The Prize-Winning Proposal
GREATER opportunity for the further training of its high-school graduates seems to be the most imperative need of a city of a hundred thousand population already possessed of good schools, parks, playgrounds, swimming pools, golf courses, and an art gallery, but no college. A million dollars will not build, equip, and endow a local college, but it will underwrite a plan which will afford, to the local high-school graduates of the benefactor’s city, college opportunities elsewhere in the state greater than those they now enjoy.
To this end, then, let the benefactor cause to be incorporated under the laws of his state a non-profit organization without shares of capital stock, to be known as The College Savings Trust Fund Association. The charter should provide that the benefactor be the chairman of the board for life, and that the board be self-perpetuating. The benefactor should then make a declaration of trust in accordance with which he turns over to the association the million dollars he desires to dedicate to the welfare of his fellow townsmen.
The declaration of trust should contain the following provisions: —
1. That the benefactor reserve the right to revoke the trust at will.
2. That the association through its board of directors manage the trust estate and receive the income therefrom.
3. That the first claim against the income be an amount adequate to maintain the benefactor in his accustomed manner and to meet the special demands which business success begets.
4. That the remainder of the income, but none of the principal, be used to promote among the citizens of the benefactor’s city systematic saving for the college education of their children.
Through the machinery thus set up the association should accept a limited number of members upon application and upon a showing of worthiness and by virtue of a declaration of trust also on their part. The declaration of each member should contain the following provisions: —
1. That the association be the trustee.
2. That the child in whose behalf the saving is to be undertaken be the beneficiary.
3. That the member reserve the right to revoke the trust and that he grant the association the right to terminate it; in either case the member to receive in cash or in par value of United States Government bonds, at the option of the association, an amount equal to, but not greater than, the sum of deposits made.
4. That the member deposit ten dollars a month and no more, until the beneficiary enters college, but no lump sum in excess of sixty dollars and then only in case of delinquency deemed by the board to be unavoidable.
5. That to each ten dollars deposited by the member, and in consideration thereof, the association add ten dollars from trust fund income, but not from principal, and with these funds build up a deposit to the credit of the association at each of a selected group of colleges in the benefactor’s state, the size of the deposit so built up at each college to bear an appropriate relationship to the number of students from the benefactor’s city who have been accustomed to attend it, or are likely to do so.
6. That upon the entrance of the beneficiary in any one of the colleges so named the association establish a credit at the college in favor of the member equal to twice the amount saved by him during the saving period named in the trust agreement.
7. That the association authorize the college to pay the beneficiary’s tuition fees, laboratory fees, for his books, board, and room rent, and charge the cost against the credit so created, but that it direct the college to make no advances in cash unless specifically authorized by the board to do so.
8. That the association purchase group life insurance on the life of the member in an amount equal to twice his prospective savings, the association to be the beneficiary under the policy and in case of the death of the member, the beneficiary under the declaration of trust by the member to receive all the benefits which under the trust the beneficiary would have received had the member lived.
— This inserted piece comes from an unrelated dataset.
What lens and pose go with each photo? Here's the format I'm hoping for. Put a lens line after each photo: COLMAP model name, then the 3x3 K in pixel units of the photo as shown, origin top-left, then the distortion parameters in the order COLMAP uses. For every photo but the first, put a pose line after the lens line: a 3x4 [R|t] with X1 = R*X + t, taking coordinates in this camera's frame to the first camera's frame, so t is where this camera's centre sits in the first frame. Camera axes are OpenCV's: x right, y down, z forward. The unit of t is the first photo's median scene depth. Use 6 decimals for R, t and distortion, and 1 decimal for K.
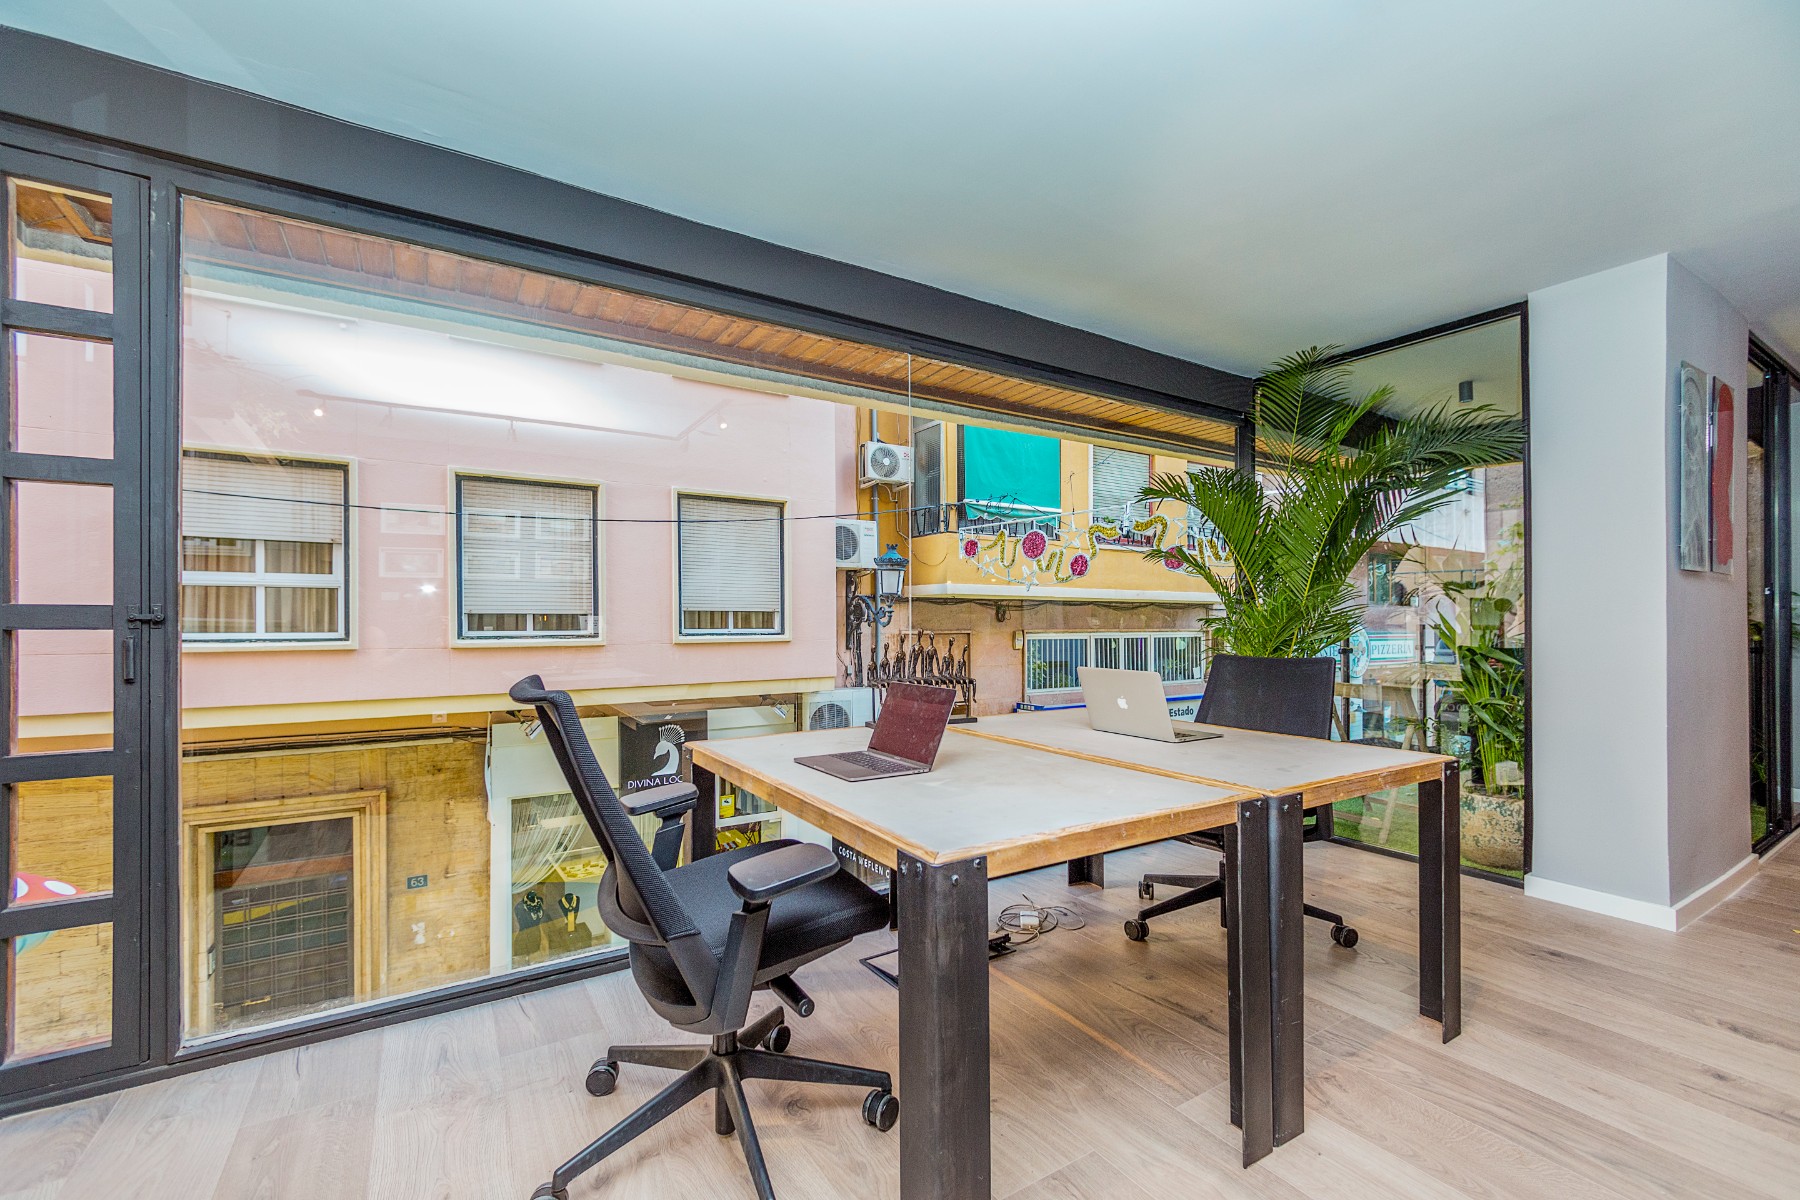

9. That the association deposit a stated amount per month with each of the local hospitals, or with any of them, under an agreement that they will furnish hospitalization, but not private medical attention, to the member or his beneficiary when requested by the board to do so.
A brief in behalf of this plan would recite the following advantages: —
1. The benefactor retains potential control of his estate, for he can revoke the trust. He can exercise as much actual control as he wishes, for he is chairman of the board of the association.
2. He retires from active business, but devotes his latter years to the welfare of young people. This is the best possible substitute for family ties.
3. He diverts income from the accretion of capital, of which he has no further need, and directs it toward a philanthropic purpose. He thus prolongs his feeling of current accomplishment.
4. He has a chance to try out his plan. If it does not meet with the popular response anticipated, he can modify it, or even abandon it altogether while he is yet alive, and formulate another.
5. The opportunities under the plan are open to many who are willing to earn its advantages, but to none who look upon the benefactor’s philanthropy as a chance to get something for nothing.
6. The group life insurance feature underwrites the purpose of the members, and the hospital arrangement is a health and accident policy which protects the earnings out of which is created the corpus of the fund necessary to the attainment of the purpose.
7. The plan creates a system of floating scholarships which follow the students wherever they go to college, for the association can shift its deposits from college to college.
8. The plan endows both colleges and hospitals, for it puts them in continuous possession of an unexpended balance of the association.
9. The plan is sound economically, for it is in accord with the inexorable law that the most effective way for a group to get what it saves for is to set its savings to producing it.
10. The plan is sound financially, for a good college’s promise to pay off a deposit in educational opportunity, its stock in trade, is safer than an equally good and equally honest bank’s promise to pay off a deposit with money. A good college’s promise to pay in education is as much to be relied upon as a good farmer’s promise to pay in corn.